Gare de l'Est, 10ème arrondissement, Paris  Anonyme , Photographe  Entre 1850 et 1900  2e moitié du 19e siècle   Musée Carnavalet, Histoire de Paris
En 1848, Baudelaire participe aux barricades aux côtés des républicains, mais ses ardeurs révolutionnaires s’éteignent rapidement. Comme Flaubert ou Victor Hugo, il ne s’engage pas du point de vue littéraire.

Le cimetière du Montparnasse, sa dernière demeure

La dernière escale de ce parcours baudelairien nous amène à l'évènement qui marqua d'un sceau funeste l'existence du poète maudit. Nous sommes alors en 1957. Baudelaire publie ce qui sera sans nul doute sa plus grande œuvre : Les Fleurs du mal.
Page de couverture du livre "Les Fleurs du Mal" (volume I) par Charles Baudelaire, Ambroise Vollard éditeur, 6 rue Laffitte, Imprimerie Nationale, Paris, 1916. Musée des Beaux-Arts de la Ville de Paris, Petit Palais.
Publié le 21 juin 1857, le livre scandalise aussitôt la société conformiste. Les Fleurs du mal sont poursuivies pour « offense à la morale religieuse » et « outrage à la morale publique et aux bonnes mœurs ». Couvert d'opprobre, son auteur subit un procès retentissant. Le magistrat est Ernest Pinard, celui qui avait mené le procès contre Flaubert et son livre Madame Bovary, quelques mois plus tôt.
Baudelaire tente de se défendre mais la condamnation est sans appel : aux trois-cent francs d'amende s'ajoute la censure de six pièces jugées immorales.
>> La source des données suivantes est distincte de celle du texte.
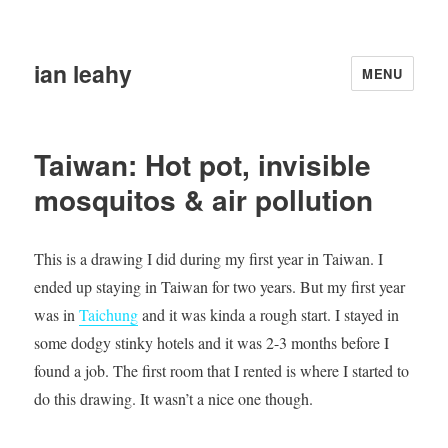
ian leahy
MENU
Taiwan: Hot pot, invisible
mosquitos & air pollution
This is a drawing I did during my first year in Taiwan. I
ended up staying in Taiwan for two years. But my first year
was in
Taichung
and it was kinda a rough start. I stayed in
some dodgy stinky hotels and it was 2-3 months before I
found a job. The first room that I rented is where I started to
do this drawing. It wasn’t a nice one though.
Les Bijoux ; Le Léthé ; À celle qui est trop gaie ; Lesbos ; Femmes damnées [Delphine et Hippolyte] ; Les métamorphoses du Vampire sont retirés des Fleurs du Mal.
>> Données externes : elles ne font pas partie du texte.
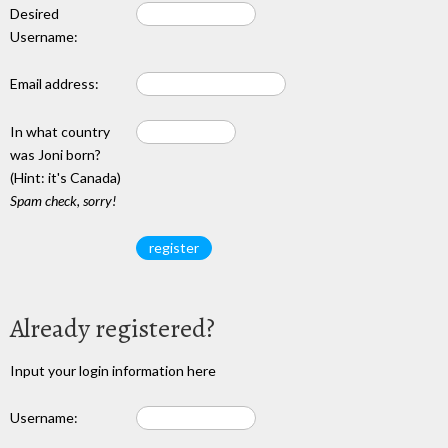
Desired
Username:
Email address:
In what country
was Joni born?
(Hint: it's Canada)
Spam check, sorry!
Already registered?
Input your login information here
Username:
Ces poèmes condamnés resteront interdits de publication en France jusqu'à ce que la Cour de cassation rende, le 31 mai 1949, un arrêt annulant la condamnation de 1857. Très rares sont ses contemporains à soutenir Baudelaire. Seuls Théophile Gauthier, Jules Barbey D'Aureville et Victor Hugo lui témoignent leur admiration. Ce dernier écrira d'ailleurs « Vos Fleurs du Mal rayonnent et éblouissent comme des étoiles ».
Charles Baudelaire (1821-1867), poète français.
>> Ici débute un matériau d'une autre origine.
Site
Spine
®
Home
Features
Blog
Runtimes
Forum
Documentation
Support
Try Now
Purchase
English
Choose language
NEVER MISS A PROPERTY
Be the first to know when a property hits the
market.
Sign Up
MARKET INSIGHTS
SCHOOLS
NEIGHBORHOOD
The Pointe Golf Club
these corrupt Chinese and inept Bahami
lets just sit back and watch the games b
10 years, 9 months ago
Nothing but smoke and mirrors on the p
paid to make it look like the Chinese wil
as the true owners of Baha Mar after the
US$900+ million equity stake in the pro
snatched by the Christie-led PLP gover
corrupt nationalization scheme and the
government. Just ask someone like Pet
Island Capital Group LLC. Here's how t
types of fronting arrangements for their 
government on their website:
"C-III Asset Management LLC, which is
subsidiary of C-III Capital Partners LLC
Cet échec et l’appréciation négative qui met en doute sa santé mentale le minent. Très endetté, il part habiter à Bruxelles. Il sombre alors dans la misère et la maladie. En 1866, il est frappé d’un malaise qui le rend aphasique. On le ramène à Paris. Il est aussitôt admis dans la maison de santé du docteur Guillaume Émile Duval, aliéniste réputé. L’établissement se trouve 1, rue du Dôme, dans le quartier de Chaillot (16e).
Il meurt à Paris le 31 août 1867 à l’âge de 46 ans. Il est inhumé au cimetière du Montparnasse (6e division), dans la tombe où repose son beau-père détesté, le général Aupick, et où sa mère le rejoindra quatre ans plus tard.
Le cénotaphe de Baudelaire est situé entre les 26e et 27e divisions du cimetière parisien du Montparnasse. Il a été sculpté par José de Charmoy et inauguré en 1902 en l'honneur du poète. Le projet, lancé en 1892, fit l'objet d'une querelle qui retarda de dix ans sa réalisation et dissuada Auguste Rodin d'y participer. Ce monument ne doit pas être confondu avec sa tombe située dans le même cimetière.